By Leslie G. Sarasin, President and CEO, FMI
Food prices have become a frequent talking point in the campaign rhetoric of both political parties during this presidential election cycle. While it has been encouraging to see inflation cool in recent months, it’s been equally frustrating that the current political dialogue has lacked an in-depth, meaningful discussion of the economic subtleties and nuances that influence the real cost of food in America or practical solutions to address longstanding supply chain issues. This perspective does little to improve economic conditions for families across the country.
While it is true that persistent issues and unexpected shocks to the food supply chain have made the price of food at the grocery store more volatile over the last 15 years, what the data actually show is that food inflation continues to decelerate. In a recent FMI briefing on this topic, Dr. Ricky Volpe, Associate Professor of Agribusiness at Cal Poly said, “Almost regardless of where you're shopping in the supermarket, you're seeing significant relief in food price inflation – not just relative to what's been going on very recently, but relative to what we've come to understand is our sort of normal historical average.”

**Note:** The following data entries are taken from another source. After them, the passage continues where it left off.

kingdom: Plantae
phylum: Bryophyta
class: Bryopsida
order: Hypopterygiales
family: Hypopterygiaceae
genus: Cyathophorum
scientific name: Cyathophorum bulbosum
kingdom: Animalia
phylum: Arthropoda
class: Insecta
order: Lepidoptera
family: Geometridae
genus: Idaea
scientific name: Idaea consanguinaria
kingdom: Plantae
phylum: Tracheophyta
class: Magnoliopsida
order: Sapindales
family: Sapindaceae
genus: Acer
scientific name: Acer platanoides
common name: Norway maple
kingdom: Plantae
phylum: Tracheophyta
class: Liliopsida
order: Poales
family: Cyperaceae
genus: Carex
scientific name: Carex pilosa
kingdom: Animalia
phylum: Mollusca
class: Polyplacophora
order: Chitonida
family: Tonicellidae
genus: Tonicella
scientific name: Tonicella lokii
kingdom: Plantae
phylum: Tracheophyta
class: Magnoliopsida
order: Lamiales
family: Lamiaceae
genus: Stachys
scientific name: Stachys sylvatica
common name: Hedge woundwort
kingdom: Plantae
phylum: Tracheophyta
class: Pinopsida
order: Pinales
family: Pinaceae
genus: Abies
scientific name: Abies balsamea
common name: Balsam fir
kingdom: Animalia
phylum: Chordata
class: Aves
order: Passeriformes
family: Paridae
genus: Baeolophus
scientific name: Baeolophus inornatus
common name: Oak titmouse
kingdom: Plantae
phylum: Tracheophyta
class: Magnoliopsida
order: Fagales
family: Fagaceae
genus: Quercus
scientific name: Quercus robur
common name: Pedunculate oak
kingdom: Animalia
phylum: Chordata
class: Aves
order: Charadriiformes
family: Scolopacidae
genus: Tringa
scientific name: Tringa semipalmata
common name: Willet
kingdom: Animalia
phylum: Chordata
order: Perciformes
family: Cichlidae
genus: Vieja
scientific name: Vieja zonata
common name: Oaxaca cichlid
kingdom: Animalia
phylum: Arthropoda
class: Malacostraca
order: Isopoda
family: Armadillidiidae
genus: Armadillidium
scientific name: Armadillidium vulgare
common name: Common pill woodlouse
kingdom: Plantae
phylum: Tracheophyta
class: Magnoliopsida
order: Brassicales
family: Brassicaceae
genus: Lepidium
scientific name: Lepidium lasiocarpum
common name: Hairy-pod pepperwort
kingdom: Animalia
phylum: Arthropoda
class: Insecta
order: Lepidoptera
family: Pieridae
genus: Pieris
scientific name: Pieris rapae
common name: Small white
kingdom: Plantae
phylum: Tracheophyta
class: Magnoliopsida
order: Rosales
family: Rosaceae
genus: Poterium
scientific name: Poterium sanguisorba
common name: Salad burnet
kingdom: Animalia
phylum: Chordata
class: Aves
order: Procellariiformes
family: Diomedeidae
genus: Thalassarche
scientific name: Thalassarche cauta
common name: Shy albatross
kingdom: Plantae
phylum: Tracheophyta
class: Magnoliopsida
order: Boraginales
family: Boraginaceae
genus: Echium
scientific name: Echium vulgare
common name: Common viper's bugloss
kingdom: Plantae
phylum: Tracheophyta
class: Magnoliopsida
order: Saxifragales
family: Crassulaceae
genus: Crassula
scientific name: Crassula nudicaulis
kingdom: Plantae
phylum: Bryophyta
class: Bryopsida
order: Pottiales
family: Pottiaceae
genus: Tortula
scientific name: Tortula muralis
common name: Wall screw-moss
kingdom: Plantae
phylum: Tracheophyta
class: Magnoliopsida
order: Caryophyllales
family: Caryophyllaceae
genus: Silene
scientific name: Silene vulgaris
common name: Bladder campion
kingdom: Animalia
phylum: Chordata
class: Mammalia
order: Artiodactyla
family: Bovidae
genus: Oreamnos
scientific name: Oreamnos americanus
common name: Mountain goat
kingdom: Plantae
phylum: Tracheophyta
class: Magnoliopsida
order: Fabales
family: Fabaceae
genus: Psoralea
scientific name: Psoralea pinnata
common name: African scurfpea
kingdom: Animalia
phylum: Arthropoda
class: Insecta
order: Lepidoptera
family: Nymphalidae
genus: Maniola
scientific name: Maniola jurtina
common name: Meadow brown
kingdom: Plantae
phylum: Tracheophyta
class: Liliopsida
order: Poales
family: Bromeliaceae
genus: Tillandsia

When discussing solutions to the challenges affecting the price of food on grocery store shelves, our conversations must remain grounded in facts and verifiable data, rather than rhetoric. As poet laureate John Dryden astutely wrote, “The best way to solve a problem is to remove its cause.”
And when it comes to addressing higher prices for American consumers, that is exactly where our attention should be – on the cause.
Rather than pointing fingers and proposing impractical policy solutions that could create more issues than it solves for both consumers and a food industry already operating on razor thin margins, the most effective way to provide affordable food for American families is to tackle the key drivers of food price volatility.
Some of those factors include volatile energy prices, an uptick in climate change-related severe weather events, and other persistent supply chain challenges. Transportation services have also seen higher inflation rates, which is a tremendous pain point in the food supply chain and the broader economy.
Grocers are under growing pressure due to fees they must pay in order to function in today’s economic environment. These include onerous credit and debit card swipe fees. Consider that the average credit card swipe fee of 3% per transaction is notably higher than food retailers' average 1.6% net profit margin.
When we look at the causes, as Dryden encourages, we see that the food industry is far more complicated than commonly communicated by either the media or political leaders.
While inflation has undoubtably caused food prices to rise at a faster rate in the last few years, it is also true that higher input costs are playing a significant role in their escalation.
Despite ongoing pressures in the food supply chain, the data indicate food price inflation is moderate compared to other major spending categories for U.S. households. The underlying data also show that the cost of groceries for shoppers has fallen by more than three percentage points over the last four years, relative to wages. This has allowed families to meet their grocery needs even as prices have increased, although we recognize this hasn’t been easy.
If we want to truly address higher prices – in any category of goods – we must pull back the curtain and understand the underlying contributing factors. Throwing around rhetoric or imposing misguided policies will do little to serve American consumers who deserve equal access to affordable, healthy and delicious food.